Major Finding: A closed-loop insulin delivery system produced more in-target glucose levels and less hypoglycemia than did standard continuous insulin infusion.
Data Source: A three-part randomized crossover study of 17 children and adolescents with type 1 diabetes.
Disclosures: The study was funded by the Juvenile Diabetes Research Foundation and three European research foundations. Dr. Hovorka has received lecture fees from Minimed Medtronic, Abbot Diabetes Care, Lifescan, Novo-Nordisk, and BBraun. He reported two patent applications. Two coinvestigators reported disclosures, while 12 others reported no competing interests. Dr. Renard stated he had no conflicts of interest.
A closed-loop system linking continuous glucose measurements to insulin delivery reduced the risk of nocturnal hypoglycemia compared with standard continuous subcutaneous insulin infusion in a three-part randomized crossover study involving 17 children and adolescents with type 1 diabetes.
Previous studies have assessed the feasibility of closed-loop insulin delivery systems that used various types of control algorithms, but this is the first to compare closed-loop delivery with traditional continuous subcutaneous insulin infusion (CSII) and the first to assess the effect of evening meals and exercise, noted Dr. Roman Hovorka, who is with the University of Cambridge (England) and his associates (Lancet 2010 Feb. 5 [doi:10.1016/S0140-6736(09)61998-X]).
“Closed-loop systems could transform management of type 1 diabetes, but their introduction is likely to be gradual, starting from straightforward applications such as shutting off the pump at low glucose concentrations or overnight closed-loop delivery, proceeding to more complex applications providing 24-[hour] control,” the investigators said.
The study subjects were aged 5-18 years and had type 1 diabetes for a mean duration of 6.4 years.
Thirteen of the children were assigned to be treated with overnight (8:00 p.m. to 8:00 a.m.) closed-loop delivery (using Medtronic's Guardian Real-Time) or standard CSII on two separate occasions.
Seven of those 13 children were also evaluated overnight with the closed-loop device (Abbott's Freestyle Navigator) on two further occasions, this time after having consumed either rapidly or slowly absorbed large meals matched for total carbohydrates (129 g), but differing in glycemic load.
In a third overnight evaluation, 10 adolescents aged 12-18 (including 4 from the first evaluation) rode a treadmill from 6:00 to 6:45 p.m. after having eaten a light meal at 4:00 p.m., again comparing closed loop (Navigator) with CSII. (All patients used Smiths Medical's Deltec Cosmo insulin pumps for the study.)
During the closed-loop nights, glucose measurements were fed every 15 minutes into a control algorithm calculating rate of insulin infusion, and a nurse adjusted the insulin pump.

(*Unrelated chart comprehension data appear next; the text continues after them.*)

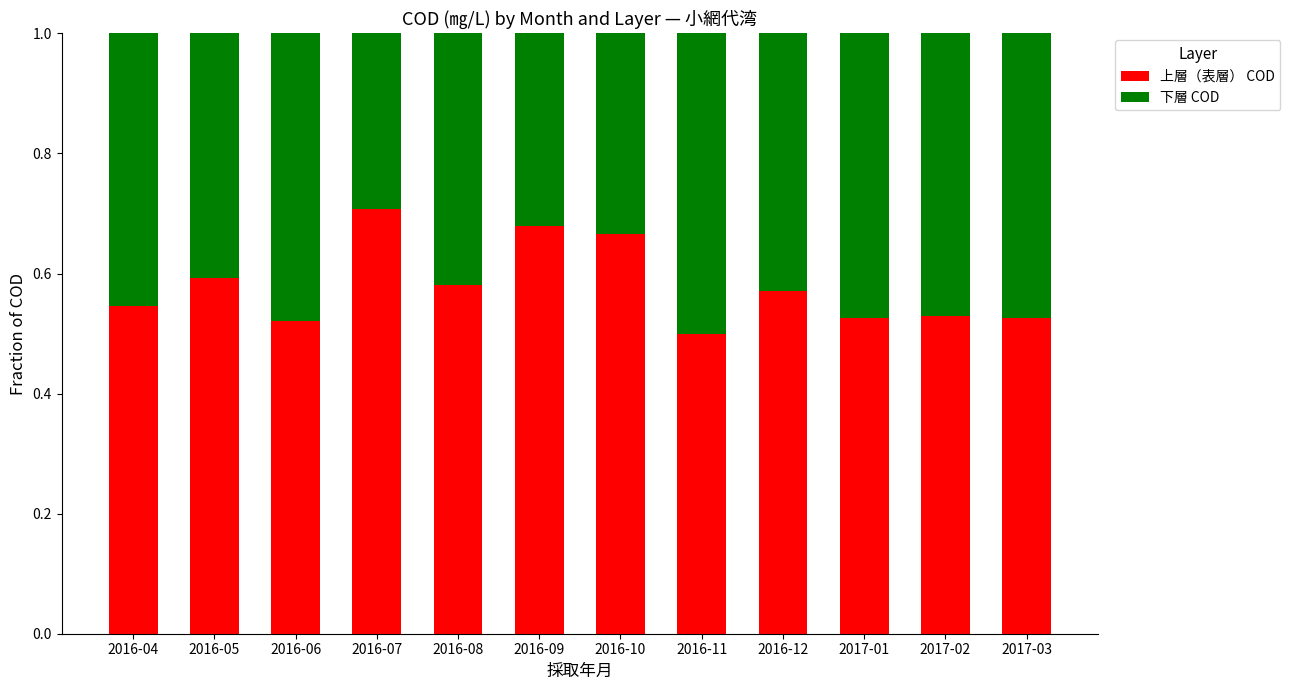

Where is 上層（表層） COD nearest to the value 0?

2016-11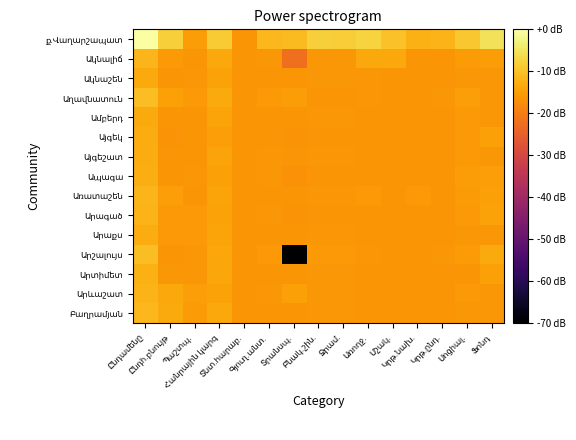

Count the number of data series in this chart.

15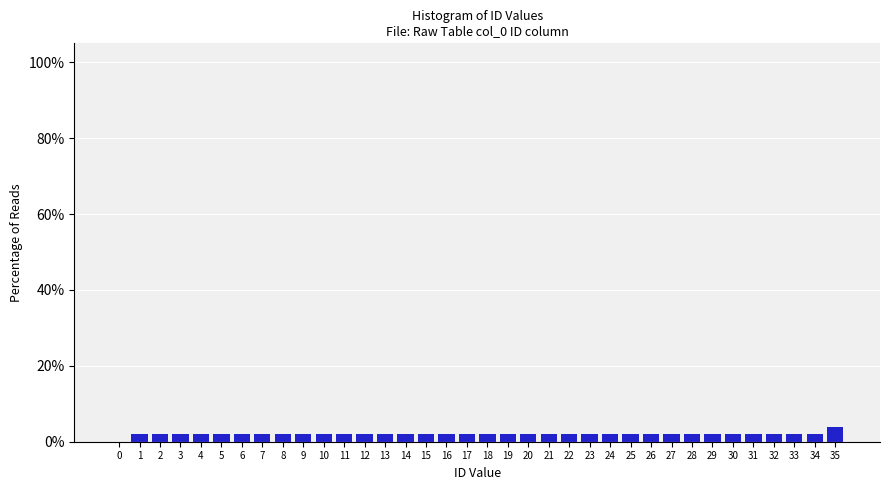

The chart shows a value of 1.9 at 8. True or false?

True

Standard pump settings were used on control nights.
Primary outcomes—the time for which plasma glucose concentration was in the target range of 3.91-8.00 mmol/L (70.4-144 mg/dL) or a hypoglycemic level of 3.90 mmol/L (70.2 mg/dL) or lower—did not differ significantly between closed loop and CSII for the first evaluation, Dr. Hovorka and his associates said.

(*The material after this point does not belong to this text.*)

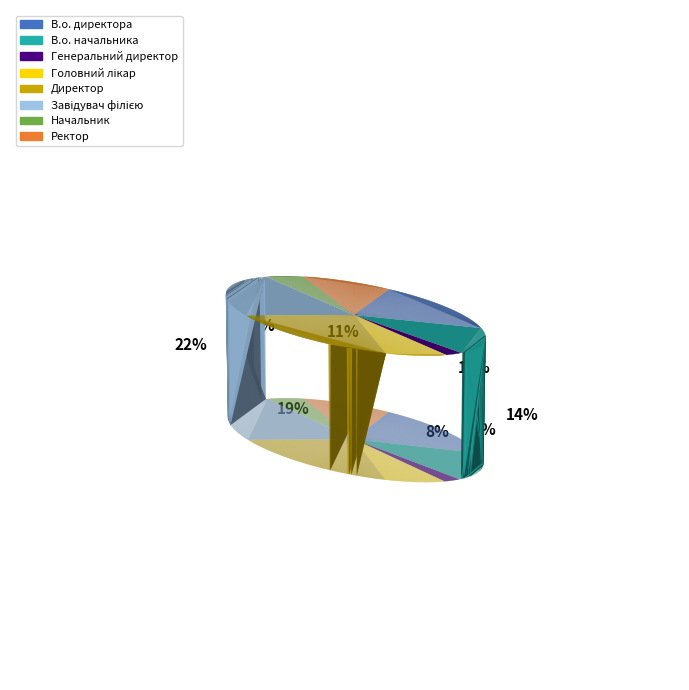

To the nearest percent, what percentage of the pie is В.о. начальника?

14%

The time spent in target range was 52% with closed loop versus 39% for CSII, and the time spent with hypoglycemia was 1.0% vs. 2.0%, respectively. For the exercise evaluation, the proportions for closed loop vs. CSII were 78% vs. 43% of time in target range and 10.0% vs. 6.1% of time with hypoglycemia, respectively.
For the meal comparison, there was no significant difference in overnight control between the two meals: Time spent in target range after midnight was 86% for the rapidly absorbed meal and 83% for the slowly absorbed meal. From the start of the closed-loop delivery, those proportions were 53% and 55%, respectively, Dr. Hovorka and his associates reported.
In a secondary analysis pooling the data from the first and third evaluations, closed-loop delivery significantly increased the time for which plasma glucose was in the target range (60% vs. 40%) and significantly reduced the time in hypoglycemic range (2.1% vs. 4.1%). The difference was even more significant after midnight, when closed-loop became fully effective (79% vs. 35% in target range, 3.0% vs. 6.1% hypoglycemic), they said.
In an accompanying editorial, Dr. Eric Renard of Universitaire de Montpellier, France, commented that although overall mean blood glucose concentrations were not significantly different with closed-loop delivery, the fact that the closed loop stabilized blood glucose levels overnight while keeping hypoglycemia to a minimum is “an important step forward for young patients and their parents.”
The nurses' intervention could easily be replaced by a wireless direct connection, he noted, and “the absence of any sensor or pump failure during the trials allows realistic extrapolation towards a home environment.”
However, the model predictive control algorithm used in the closed-loop system in this study will make glucose control at mealtimes more difficult than overnight control, due to the more complex effects that will need to be integrated into the model.